> _DAFTAR TUGAS_:
**1)** Periksalah apakah setiap pernyataan berikut sesuai dengan kutipan tentang pluralisme Kang Jalal: (a) hanya Tuhan yang absolut, sedangkan manusia serbanisbi; (b) Kang Jalal mengajak untuk menolak perbedaan tafsir parsialistik; (c) Kang Jalal disebut sebagai cendekiawan sekaligus kiai. Jawablah ya atau tidak untuk masing-masing pernyataan, disertai kutipan persis dari teks yang menentukan jawaban itu.
**2)** Teruskan kutipan tentang pluralisme Kang Jalal mulai dari kalimat terakhirnya.

> _KUTIPAN TEKS_:
---*---

Konsekuensi logis dari doktrin pluralisme tersebut ialah tampilnya akhlak sebagai cara ungkap kita terhadap realitas the other. Akhlak yang menuntun setiap diri untuk saling menghormati dan menghargai, bukan mencibir dan menghakimi. Akhlak yang tampil dari kesadaran mendalam akan iman, baik secara vertikal terhadap Tuhan maupun secara horizontal dengan sesama. Bahwa yang absolut hanya Tuhan, sedangkan manusia serbanisbi. Oleh karena itu, tidak etis memaksakan kebenaran sebagai sesuatu yang mutlak dan monolitik.
Berkaitan dengan pluralitas dalam agama Islam, Kang Jalal mengajak untuk menenggang perbedaan tafsir parsialistik ( zhanniy ), sembari mengedepankan akhlak silaturahmi untuk menjalin ikatan persaudaraan. Inilah keimanan pluralis Kang Jalal yang mendahulukan moralitas di atas kemajemukan, dan sesungguhnya menyembunyikan spiritualitas yang amat mendalam.
Sebagai cendekiawan sekaligus kiai, Kang Jalal menemukan epifani yang semakin mencerahkan, justru dengan perenungan melalui pemikiran kembali terhadap cara keberagamaan selama hidupnya, yang ia akui sendiri sebagai proses reinventing traditions . Lebih tepatnya, penemuan kembali keimanan pluralis yang autentik dan sejati.

---*---

> _ENTRI DATA_:
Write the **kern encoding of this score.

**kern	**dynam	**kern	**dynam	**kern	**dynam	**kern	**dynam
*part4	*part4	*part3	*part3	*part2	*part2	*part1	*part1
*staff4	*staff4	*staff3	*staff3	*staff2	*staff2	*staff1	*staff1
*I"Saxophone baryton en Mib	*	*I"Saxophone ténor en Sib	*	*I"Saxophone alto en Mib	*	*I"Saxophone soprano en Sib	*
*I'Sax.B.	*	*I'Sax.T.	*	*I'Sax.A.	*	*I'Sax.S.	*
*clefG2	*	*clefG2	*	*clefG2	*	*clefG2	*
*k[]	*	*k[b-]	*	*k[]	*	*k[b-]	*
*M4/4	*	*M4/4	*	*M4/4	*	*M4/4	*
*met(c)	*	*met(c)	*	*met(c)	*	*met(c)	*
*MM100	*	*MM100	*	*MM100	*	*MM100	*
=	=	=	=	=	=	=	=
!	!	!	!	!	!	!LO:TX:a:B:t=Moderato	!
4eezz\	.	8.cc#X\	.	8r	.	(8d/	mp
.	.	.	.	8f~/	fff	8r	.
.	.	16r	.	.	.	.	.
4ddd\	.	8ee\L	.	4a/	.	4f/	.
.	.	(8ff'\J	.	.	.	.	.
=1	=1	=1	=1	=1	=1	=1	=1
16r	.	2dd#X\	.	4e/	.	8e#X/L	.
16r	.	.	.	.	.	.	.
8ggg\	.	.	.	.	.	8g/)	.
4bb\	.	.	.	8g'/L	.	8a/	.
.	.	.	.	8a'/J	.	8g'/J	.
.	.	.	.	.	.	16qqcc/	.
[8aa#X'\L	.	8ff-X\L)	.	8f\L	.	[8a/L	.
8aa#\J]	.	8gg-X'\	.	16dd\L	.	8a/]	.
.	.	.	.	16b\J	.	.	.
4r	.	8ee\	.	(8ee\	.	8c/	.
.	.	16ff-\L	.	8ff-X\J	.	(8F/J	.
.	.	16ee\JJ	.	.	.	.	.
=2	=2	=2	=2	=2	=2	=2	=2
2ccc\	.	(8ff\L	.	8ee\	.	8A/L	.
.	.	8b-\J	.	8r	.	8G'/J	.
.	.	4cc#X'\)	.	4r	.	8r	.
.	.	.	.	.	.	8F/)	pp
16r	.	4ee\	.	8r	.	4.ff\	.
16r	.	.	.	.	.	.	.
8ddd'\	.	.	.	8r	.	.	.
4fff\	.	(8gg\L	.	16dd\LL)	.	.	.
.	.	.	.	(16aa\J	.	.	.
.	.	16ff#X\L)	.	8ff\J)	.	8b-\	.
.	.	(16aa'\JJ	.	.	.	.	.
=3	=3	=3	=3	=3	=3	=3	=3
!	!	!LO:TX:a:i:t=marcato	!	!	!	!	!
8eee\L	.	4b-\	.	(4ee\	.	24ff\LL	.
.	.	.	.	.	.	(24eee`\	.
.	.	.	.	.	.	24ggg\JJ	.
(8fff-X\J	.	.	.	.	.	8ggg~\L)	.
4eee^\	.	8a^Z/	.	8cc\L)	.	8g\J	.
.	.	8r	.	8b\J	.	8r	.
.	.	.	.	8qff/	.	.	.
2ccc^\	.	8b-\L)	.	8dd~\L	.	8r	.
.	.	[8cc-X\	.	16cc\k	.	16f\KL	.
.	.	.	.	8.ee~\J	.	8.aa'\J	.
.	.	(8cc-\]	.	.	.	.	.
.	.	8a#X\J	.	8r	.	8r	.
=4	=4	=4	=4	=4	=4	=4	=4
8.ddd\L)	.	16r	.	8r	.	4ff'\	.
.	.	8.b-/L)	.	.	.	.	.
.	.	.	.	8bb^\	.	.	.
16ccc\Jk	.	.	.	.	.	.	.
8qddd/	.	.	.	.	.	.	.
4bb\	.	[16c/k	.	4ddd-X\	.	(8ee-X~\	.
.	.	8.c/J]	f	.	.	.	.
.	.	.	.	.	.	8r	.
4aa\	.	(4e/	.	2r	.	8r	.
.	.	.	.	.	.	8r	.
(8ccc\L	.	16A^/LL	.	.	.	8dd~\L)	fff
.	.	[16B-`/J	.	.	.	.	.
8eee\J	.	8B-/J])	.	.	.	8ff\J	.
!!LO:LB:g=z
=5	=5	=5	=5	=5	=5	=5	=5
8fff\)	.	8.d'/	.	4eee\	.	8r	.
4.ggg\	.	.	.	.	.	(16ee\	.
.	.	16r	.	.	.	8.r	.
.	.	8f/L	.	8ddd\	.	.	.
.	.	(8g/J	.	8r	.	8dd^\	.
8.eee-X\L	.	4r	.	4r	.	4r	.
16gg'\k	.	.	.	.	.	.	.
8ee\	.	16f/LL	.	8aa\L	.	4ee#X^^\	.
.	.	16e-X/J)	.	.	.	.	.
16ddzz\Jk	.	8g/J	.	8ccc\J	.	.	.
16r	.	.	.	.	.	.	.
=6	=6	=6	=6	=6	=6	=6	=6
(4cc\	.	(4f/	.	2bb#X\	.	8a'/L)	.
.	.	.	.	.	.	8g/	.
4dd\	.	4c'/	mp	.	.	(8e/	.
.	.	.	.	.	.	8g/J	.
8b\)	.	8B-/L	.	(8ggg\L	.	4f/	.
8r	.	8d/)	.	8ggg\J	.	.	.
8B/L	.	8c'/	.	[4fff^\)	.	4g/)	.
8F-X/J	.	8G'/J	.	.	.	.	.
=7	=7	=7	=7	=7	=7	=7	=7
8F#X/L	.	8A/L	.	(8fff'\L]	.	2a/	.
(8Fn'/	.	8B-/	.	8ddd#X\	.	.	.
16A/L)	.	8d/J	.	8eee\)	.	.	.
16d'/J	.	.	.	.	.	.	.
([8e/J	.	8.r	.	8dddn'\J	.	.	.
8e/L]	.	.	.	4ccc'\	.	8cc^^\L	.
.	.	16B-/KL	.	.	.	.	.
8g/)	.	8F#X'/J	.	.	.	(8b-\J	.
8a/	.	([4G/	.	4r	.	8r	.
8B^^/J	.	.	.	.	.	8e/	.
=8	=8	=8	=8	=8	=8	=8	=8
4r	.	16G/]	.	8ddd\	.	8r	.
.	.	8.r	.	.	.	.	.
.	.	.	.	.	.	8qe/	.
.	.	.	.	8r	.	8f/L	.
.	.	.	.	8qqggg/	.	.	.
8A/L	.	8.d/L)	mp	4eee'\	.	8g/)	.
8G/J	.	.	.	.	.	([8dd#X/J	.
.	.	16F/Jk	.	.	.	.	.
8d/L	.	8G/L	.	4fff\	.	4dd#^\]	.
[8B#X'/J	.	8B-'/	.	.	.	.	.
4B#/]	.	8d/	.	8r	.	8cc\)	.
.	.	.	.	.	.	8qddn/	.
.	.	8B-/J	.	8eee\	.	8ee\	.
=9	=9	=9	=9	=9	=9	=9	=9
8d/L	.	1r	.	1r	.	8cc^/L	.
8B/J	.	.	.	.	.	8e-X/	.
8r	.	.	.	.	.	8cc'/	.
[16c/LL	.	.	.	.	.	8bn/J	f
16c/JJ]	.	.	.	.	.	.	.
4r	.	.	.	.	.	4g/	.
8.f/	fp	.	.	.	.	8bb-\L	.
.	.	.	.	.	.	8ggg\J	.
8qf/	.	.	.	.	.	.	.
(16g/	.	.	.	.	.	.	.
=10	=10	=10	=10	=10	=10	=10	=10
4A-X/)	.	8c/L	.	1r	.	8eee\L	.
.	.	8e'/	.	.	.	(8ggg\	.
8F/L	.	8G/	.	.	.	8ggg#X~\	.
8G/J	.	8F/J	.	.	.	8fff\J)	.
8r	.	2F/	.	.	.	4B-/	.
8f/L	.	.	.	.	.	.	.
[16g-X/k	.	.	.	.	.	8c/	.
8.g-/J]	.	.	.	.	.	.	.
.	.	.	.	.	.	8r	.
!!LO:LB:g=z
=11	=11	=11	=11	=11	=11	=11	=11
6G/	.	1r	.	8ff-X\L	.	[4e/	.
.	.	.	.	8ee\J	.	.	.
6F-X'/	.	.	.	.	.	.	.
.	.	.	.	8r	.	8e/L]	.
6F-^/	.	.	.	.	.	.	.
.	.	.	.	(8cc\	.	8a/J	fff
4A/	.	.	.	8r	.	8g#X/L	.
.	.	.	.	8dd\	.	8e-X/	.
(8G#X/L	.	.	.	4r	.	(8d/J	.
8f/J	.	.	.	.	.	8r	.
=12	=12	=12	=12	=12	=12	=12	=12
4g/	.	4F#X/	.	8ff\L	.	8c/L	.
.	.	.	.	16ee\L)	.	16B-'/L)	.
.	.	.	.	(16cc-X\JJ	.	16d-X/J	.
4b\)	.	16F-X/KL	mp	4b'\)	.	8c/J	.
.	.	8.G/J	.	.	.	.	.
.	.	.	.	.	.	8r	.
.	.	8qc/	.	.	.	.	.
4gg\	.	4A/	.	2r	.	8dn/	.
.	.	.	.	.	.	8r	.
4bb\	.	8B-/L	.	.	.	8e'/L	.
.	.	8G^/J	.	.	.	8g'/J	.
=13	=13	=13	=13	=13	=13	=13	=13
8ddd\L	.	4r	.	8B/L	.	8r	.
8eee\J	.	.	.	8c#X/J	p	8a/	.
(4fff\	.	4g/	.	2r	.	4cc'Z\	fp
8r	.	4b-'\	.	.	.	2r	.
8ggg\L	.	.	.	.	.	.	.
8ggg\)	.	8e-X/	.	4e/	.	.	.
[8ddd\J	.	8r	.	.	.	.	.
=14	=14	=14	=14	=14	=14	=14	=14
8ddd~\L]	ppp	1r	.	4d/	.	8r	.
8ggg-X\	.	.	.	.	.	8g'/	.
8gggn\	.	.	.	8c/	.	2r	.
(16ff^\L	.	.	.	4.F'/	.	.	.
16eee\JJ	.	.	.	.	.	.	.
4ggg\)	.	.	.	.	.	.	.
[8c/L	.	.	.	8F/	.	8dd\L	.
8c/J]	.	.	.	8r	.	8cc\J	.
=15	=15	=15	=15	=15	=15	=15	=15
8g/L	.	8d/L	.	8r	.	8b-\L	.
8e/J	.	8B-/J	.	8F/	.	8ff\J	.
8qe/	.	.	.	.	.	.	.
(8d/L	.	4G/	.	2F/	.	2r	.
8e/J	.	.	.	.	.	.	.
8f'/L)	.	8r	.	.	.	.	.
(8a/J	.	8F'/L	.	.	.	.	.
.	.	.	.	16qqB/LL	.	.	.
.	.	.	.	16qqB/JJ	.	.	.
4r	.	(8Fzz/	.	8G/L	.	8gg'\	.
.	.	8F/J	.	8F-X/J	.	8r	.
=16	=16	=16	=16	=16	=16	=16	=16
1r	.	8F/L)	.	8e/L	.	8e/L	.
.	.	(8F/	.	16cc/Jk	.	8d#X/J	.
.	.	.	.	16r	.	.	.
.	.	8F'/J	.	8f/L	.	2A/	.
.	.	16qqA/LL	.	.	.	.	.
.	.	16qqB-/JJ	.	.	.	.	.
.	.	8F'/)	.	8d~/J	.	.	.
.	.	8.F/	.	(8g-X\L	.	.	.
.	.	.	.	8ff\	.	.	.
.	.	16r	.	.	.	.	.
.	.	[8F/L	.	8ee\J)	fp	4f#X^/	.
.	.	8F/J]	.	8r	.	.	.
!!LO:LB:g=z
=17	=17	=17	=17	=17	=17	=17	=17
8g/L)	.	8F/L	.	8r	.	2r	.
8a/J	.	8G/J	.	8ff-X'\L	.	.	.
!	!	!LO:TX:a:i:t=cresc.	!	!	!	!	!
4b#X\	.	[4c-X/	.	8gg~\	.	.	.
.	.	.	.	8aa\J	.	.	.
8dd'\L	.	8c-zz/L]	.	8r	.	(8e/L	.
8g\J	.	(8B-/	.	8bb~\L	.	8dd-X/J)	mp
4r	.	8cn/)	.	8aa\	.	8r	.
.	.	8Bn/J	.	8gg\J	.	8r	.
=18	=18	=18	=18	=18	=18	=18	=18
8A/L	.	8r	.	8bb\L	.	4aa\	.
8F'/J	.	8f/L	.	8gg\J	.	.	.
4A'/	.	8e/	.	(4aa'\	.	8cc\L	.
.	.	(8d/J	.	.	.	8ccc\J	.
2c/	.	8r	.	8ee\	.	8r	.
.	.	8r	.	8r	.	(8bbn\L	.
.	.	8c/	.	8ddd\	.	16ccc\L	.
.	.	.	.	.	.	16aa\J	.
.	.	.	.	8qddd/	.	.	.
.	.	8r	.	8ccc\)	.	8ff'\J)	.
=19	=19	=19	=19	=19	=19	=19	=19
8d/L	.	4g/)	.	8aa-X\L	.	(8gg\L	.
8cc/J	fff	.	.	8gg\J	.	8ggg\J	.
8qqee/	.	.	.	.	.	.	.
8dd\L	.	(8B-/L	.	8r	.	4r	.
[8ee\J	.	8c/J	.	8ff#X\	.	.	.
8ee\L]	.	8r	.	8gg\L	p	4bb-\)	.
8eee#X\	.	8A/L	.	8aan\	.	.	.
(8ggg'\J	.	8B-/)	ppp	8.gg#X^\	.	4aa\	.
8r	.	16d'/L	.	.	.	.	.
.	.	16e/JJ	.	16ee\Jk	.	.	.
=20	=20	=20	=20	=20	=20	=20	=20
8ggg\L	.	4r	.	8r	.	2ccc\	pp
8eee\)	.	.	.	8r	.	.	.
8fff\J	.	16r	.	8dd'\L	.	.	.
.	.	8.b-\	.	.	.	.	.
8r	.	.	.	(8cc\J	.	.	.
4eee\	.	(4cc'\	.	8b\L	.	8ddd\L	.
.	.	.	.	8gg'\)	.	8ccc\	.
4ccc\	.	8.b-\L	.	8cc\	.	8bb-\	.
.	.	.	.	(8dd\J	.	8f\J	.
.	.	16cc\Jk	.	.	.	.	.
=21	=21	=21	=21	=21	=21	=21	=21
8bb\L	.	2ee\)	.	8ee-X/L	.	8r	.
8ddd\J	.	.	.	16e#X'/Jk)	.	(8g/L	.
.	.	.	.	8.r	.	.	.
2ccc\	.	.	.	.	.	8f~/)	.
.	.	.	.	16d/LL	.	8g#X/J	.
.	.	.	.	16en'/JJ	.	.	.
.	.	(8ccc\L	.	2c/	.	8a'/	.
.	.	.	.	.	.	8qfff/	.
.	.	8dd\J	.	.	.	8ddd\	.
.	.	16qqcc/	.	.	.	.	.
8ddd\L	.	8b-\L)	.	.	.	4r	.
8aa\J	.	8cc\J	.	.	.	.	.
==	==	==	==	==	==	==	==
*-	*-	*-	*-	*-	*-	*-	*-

---*---

> _JAWABAN LATIHAN_:
**1)**
(a) Ya: "Bahwa yang absolut hanya Tuhan, sedangkan manusia serbanisbi."
(b) Tidak: "Kang Jalal mengajak untuk menenggang perbedaan tafsir parsialistik ( zhanniy )"
(c) Ya: "Sebagai cendekiawan sekaligus kiai"

**2)**
Buku ini disajikan dengan gaya bahasa yang menawan, segar, cerdas, dan mengajak kita menelaah berbagai wacana keislaman tentang pluralisme. Lebih dari itu, Kang Jalal ‘mengembara’ dalam fenomena keberagamaan kontemporer: dari cara mengenal Tuhan ( ma’rifatullah ) hingga menjadi manusia, dari fundamentalisme hingga atheisme, dan dari penegakan syariat hingga transparansi sosial. Kang Jalal mengajak kita berdialog melalui hati dan pengalaman tentang keberagamaan kita, sejauh mana mengenali Tuhan dan menggali kedalaman makna hidup. Lebih dari sekadar ungkapan idiom Islam, buku ini sangat asyik dihayati dalam menemukan kesejatian, termasuk Anda yang nonmuslim. Selamat berdialog dengan hati.
(Zacky Khairul Umam, Peneliti Center for Religious Doscourse dan Program Studi Arab UI Depok)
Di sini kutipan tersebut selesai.